- Exercise task A: Name every step the passage about gang violence in El Salvador says President Bukele took to speed up the drop in violence.
- Exercise task B: Extend the passage about gang violence in El Salvador by writing on from its final sentence.
╭─ Passage
For years, El Salvador was regarded as the world’s deadliest place not at war, as multinational gangs like MS13 and Barrio 18 extorted 70% of businesses, intimidated authorities, and recruited despondent youngsters. The wealthy hunkered down in gated compounds while others fled north.
Governments veered from social programs to hard-line crackdowns, and even tried a ‘truce’ with the gangs in 2012. But a gradual drop in violence really started to accelerate under the tougher approach of President Bukele, who:
- declared a state of emergency in 2022
- arrested around 75,000 gang members, and
- locked them up in a massive new prison.
He started tweeting to mark murder-free days, announcing the country had racked up 500 of them by last year, compared to just seven in the two decades before his term. El Faro, an acclaimed local news outlet, even wrote that “the gangs do not exist in this moment as El Salvador knew them for decades.”
For anyone who knows El Salvador, this is quite simply remarkable.
╰─
╭─ Data block
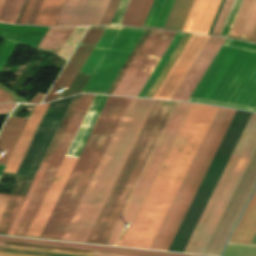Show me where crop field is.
╰─
- Exercise result A:
- Declared a state of emergency in 2022
- Arrested around 75,000 gang members
- Locked them up in a massive new prison

- Exercise result B:
Of course, Bukele has his critics:
- He’s now incarcerated 8% of the young male population
- Many are held without due process and will stand in mass trials
- Officials also reportedly entered into negotiations with the gangs
- Other factors may have contributed to the drop in violence (like an evolution in gang behaviour), and
- He’s filled the Supreme Court with friendly judges, while not shying away from using security forces to intimidate legislators
But sure, while Bukele has his critics, not many of them are in El Salvador, where 92.4% of folks still back his approach. This partly explains why the 42-year-old faced little resistance as he consolidated control and stretched the constitution to run for this second term.
So what’s next? If Bukele’s first term was all about security, his second will be on the economy – with the gangs now subdued, Bukele can focus on El Salvador’s stubborn poverty rates, declining exports, and lagging GDP growth.
INTRIGUE’S TAKE
Bukele is bucking the trend in Latin America in some big ways here.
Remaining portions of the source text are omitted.